Table 4 shows that YOLOv9 outperforms YOLO11 in all metrics except mAP_0.5, which is slightly lower than YOLO11, which is the baseline for this manuscript. Does this imply that some of the designs of YOLOv11 are degraded in agricultural scenarios? Why is YOLOv11 still chosen as the base framework instead of the better performing YOLOv9?

Section 3.5: The manuscript mentions that “the ACURS-YOLO network correctly recognized 19.2% more cotton leaf diseases than the original YOLOv11 model” and cites Table 7. However, Table 7 mainly shows the results of the ablation experiments (mAP, Precision, Recall, F1-Score), while Table 8 shows the number of correctly recognized images and the average precision in the model test. According to the data in Table 8, the average accuracy of ACURS-YOLO is 94.2% and that of YOLOv11 is 75.0%, which is a difference of 19.2%. Please make sure that the “correct recognition rate” here refers to the average accuracy and that the quoted table is accurate.

Author Response

Please see the attachment.

Author Response File: Author Response.docx

Reviewer 2 Report

Comments and Suggestions for Authors

This study aims to develop ACURS-YOLO, an enhanced YOLOv11 framework integrating segmentation and attention modules to achieve fast, accurate, and robust cotton leaf disease detection in complex field conditions.

The manuscript exhibits a high similarity index (over 19%), which must be reduced to below 10% to meet publication standards. Also, add the workflow of the other sections at the end of Introduction section.
The paragraphs in the paper are overly long and difficult to follow; please break them into shorter, more manageable sections.
In what ways do the integrated modules, U-Net v2, SimSPPF, C3k2_RCM, and ARelu, address complex backgrounds, small-spot detection, and training stability in the ACURS-YOLO architecture? How does ACURS-YOLO compare to baseline YOLO models in terms of disease detection accuracy, inference speed, and overall performance on cotton leaf disease scenarios? In what ways do the U-Net v2, CBAM, SimSPPF, C3k2_RCM, and ARelu modules each contribute to improving feature extraction, attention focus, computational efficiency, and training stability?
All variables used in the equations should be properly defined. Additionally, please explain how each variable was chosen to obtain the reported results.
Based on Figure 16, which individual module yields the largest increase in mAP₀.₅ compared to the baseline, and how do combinations of modules (models 7–12) further boost the overall detection performance across the five metrics?
How does ACURS-YOLO’s generalization performance in complex scenes (Figure 17) compare to the original YOLOv11? Could you add another example like figure 17? What kinds of misjudgments does ACURS-YOLO still encounter in scenarios with extreme occlusion or highly similar diseases?

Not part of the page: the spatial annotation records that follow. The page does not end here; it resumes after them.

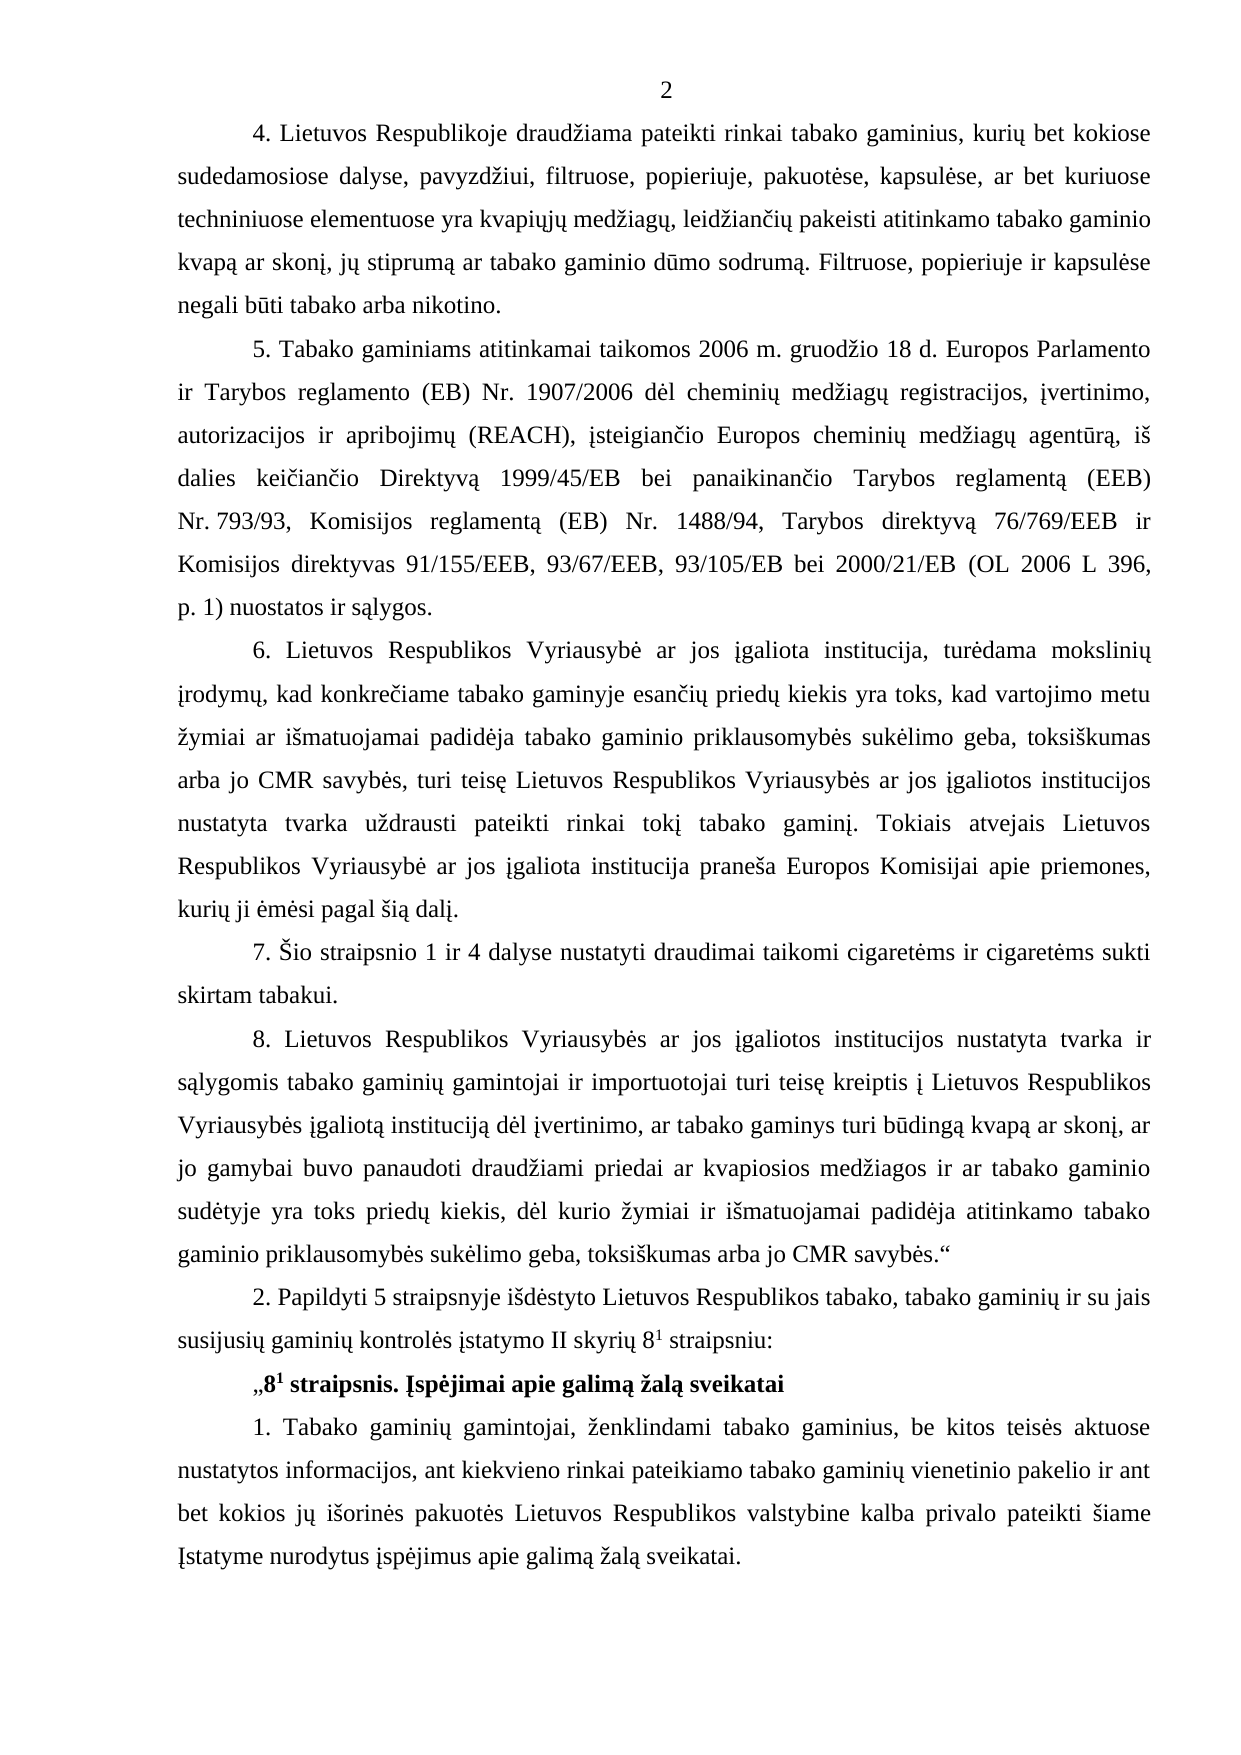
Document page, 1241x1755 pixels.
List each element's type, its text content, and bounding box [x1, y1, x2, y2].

text 4. Lietuvos Respublikoje draudžiama pateikti rinkai tabako gaminius, kurių bet kokiose sudedamosiose dalyse, pavyzdžiui, filtruose, popieriuje, pakuotėse, kapsulėse, ar bet kuriuose techniniuose elementuose yra kvapiųjų medžiagų, leidžiančių pakeisti atitinkamo tabako gaminio kvapą ar skonį, jų stiprumą ar tabako gaminio dūmo sodrumą. Filtruose, popieriuje ir kapsulėse negali būti tabako arba nikotino. [177, 118, 1152, 319]
text 8. Lietuvos Respublikos Vyriausybės ar jos įgaliotos institucijos nustatyta tvarka ir sąlygomis tabako gaminių gamintojai ir importuotojai turi teisę kreiptis į Lietuvos Respublikos Vyriausybės įgaliotą instituciją dėl įvertinimo, ar tabako gaminys turi būdingą kvapą ar skonį, ar jo gamybai buvo panaudoti draudžiami priedai ar kvapiosios medžiagos ir ar tabako gaminio sudėtyje yra toks priedų kiekis, dėl kurio žymiai ir išmatuojamai padidėja atitinkamo tabako gaminio priklausomybės sukėlimo geba, toksiškumas arba jo CMR savybės.“ [177, 1024, 1152, 1268]
text 2. Papildyti 5 straipsnyje išdėstyto Lietuvos Respublikos tabako, tabako gaminių ir su jais susijusių gaminių kontrolės įstatymo II skyrių 81 straipsniu: [177, 1282, 1152, 1354]
text „81 straipsnis. Įspėjimai apie galimą žalą sveikatai [177, 1369, 1152, 1397]
text 1. Tabako gaminių gamintojai, ženklindami tabako gaminius, be kitos teisės aktuose nustatytos informacijos, ant kiekvieno rinkai pateikiamo tabako gaminių vienetinio pakelio ir ant bet kokios jų išorinės pakuotės Lietuvos Respublikos valstybine kalba privalo pateikti šiame Įstatyme nurodytus įspėjimus apie galimą žalą sveikatai. [177, 1412, 1152, 1570]
text 5. Tabako gaminiams atitinkamai taikomos 2006 m. gruodžio 18 d. Europos Parlamento ir Tarybos reglamento (EB) Nr. 1907/2006 dėl cheminių medžiagų registracijos, įvertinimo, autorizacijos ir apribojimų (REACH), įsteigiančio Europos cheminių medžiagų agentūrą, iš dalies keičiančio Direktyvą 1999/45/EB bei panaikinančio Tarybos reglamentą (EEB) Nr. 793/93, Komisijos reglamentą (EB) Nr. 1488/94, Tarybos direktyvą 76/769/EEB ir Komisijos direktyvas 91/155/EEB, 93/67/EEB, 93/105/EB bei 2000/21/EB (OL 2006 L 396, p. 1) nuostatos ir sąlygos. [177, 334, 1152, 621]
text 6. Lietuvos Respublikos Vyriausybė ar jos įgaliota institucija, turėdama mokslinių įrodymų, kad konkrečiame tabako gaminyje esančių priedų kiekis yra toks, kad vartojimo metu žymiai ar išmatuojamai padidėja tabako gaminio priklausomybės sukėlimo geba, toksiškumas arba jo CMR savybės, turi teisę Lietuvos Respublikos Vyriausybės ar jos įgaliotos institucijos nustatyta tvarka uždrausti pateikti rinkai tokį tabako gaminį. Tokiais atvejais Lietuvos Respublikos Vyriausybė ar jos įgaliota institucija praneša Europos Komisijai apie priemones, kurių ji ėmėsi pagal šią dalį. [177, 636, 1152, 923]
text 7. Šio straipsnio 1 ir 4 dalyse nustatyti draudimai taikomi cigaretėms ir cigaretėms sukti skirtam tabakui. [177, 937, 1152, 1009]
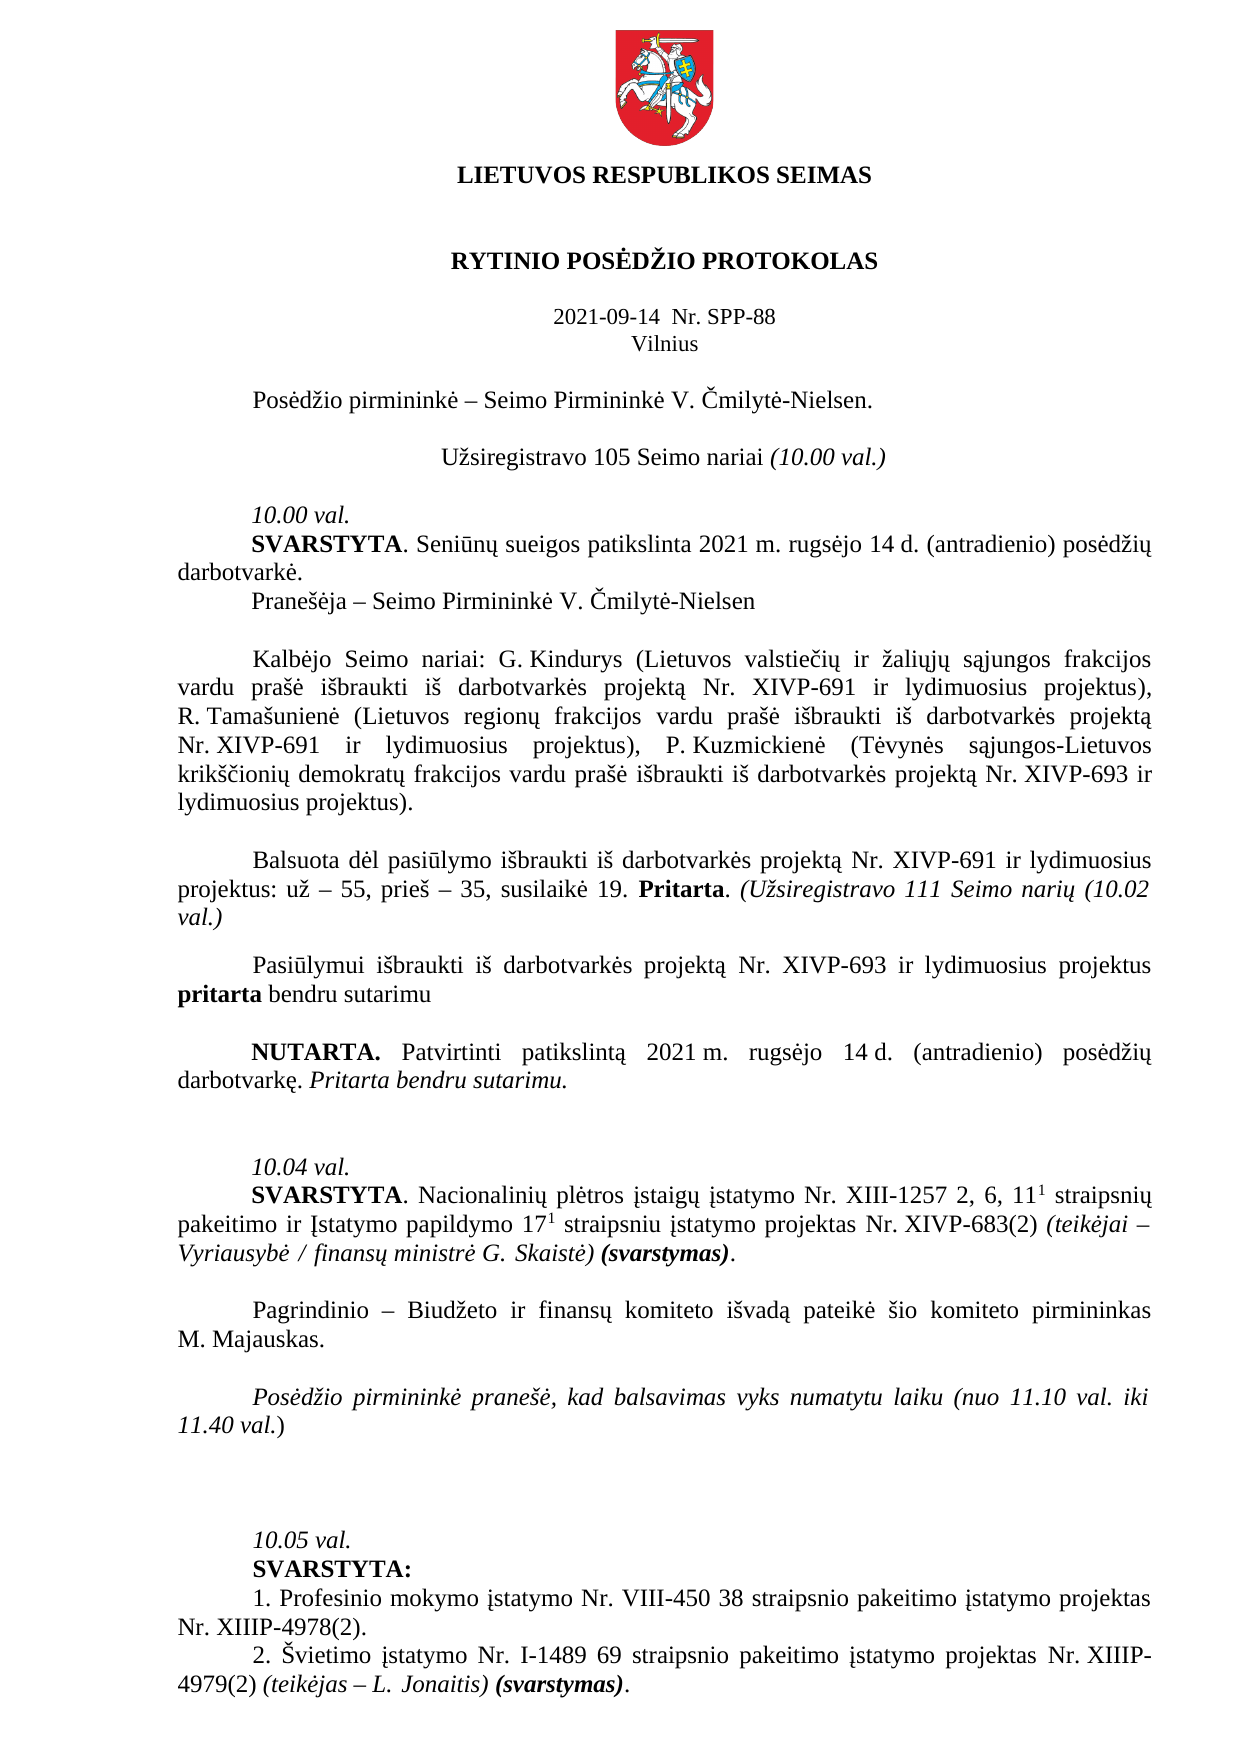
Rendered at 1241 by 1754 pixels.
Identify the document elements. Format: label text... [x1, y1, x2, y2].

text Posėdžio pirmininkė – Seimo Pirmininkė V. Čmilytė-Nielsen. [177, 385, 1152, 414]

In real-world tests, what omissions and accuracy issues are observed with the original YOLOv11 when detecting various cotton leaf diseases?

Author Response

Please see the attachment.

Author Response File: Author Response.docx

Round 2

Reviewer 1 Report

Comments and Suggestions for Authors

Thanks for authors's thorough response and revision and my concerns have been addressed.

Reviewer 2 Report

Comments and Suggestions for Authors

The authors have made the necessary changes in the revised version of the manuscript.